## Stored data

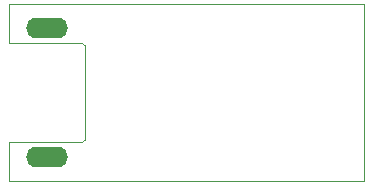
<source format=gbr>
G04 GENERATED BY PULSONIX 7.0 GERBER.DLL 4573*
%INI2C_TO_USB_BRIDGE_V1_0_2*%
%LNGERBER_PASTE_BOTTOM*%
%FSLAX33Y33*%
%IPPOS*%
%LPD*%
%OFA0B0*%
%MOMM*%
%ADD1154C,0.050*%
%ADD6205O,3.549X1.749*%
X0Y0D02*
D02*
D1154*
X114853Y133428D02*
X144853D01*
Y118428*
X114853*
Y121728*
X121053*
G75*
G03X121253Y121928J200*
G01*
Y129928*
G75*
G03X121053Y130128I-200*
G01*
X114853*
Y133428*
D02*
D6205*
X118053Y120478D03*
Y131378D03*
X0Y0D02*
M02*

</source>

## Activity
Exactly as they appear, print the lines from the one holding "G03X121053Y130128I-200*" through the final line of the entries, and no others.

## Answer box
G03X121053Y130128I-200*
G01*
X114853*
Y133428*
D02*
D6205*
X118053Y120478D03*
Y131378D03*
X0Y0D02*
M02*

</source>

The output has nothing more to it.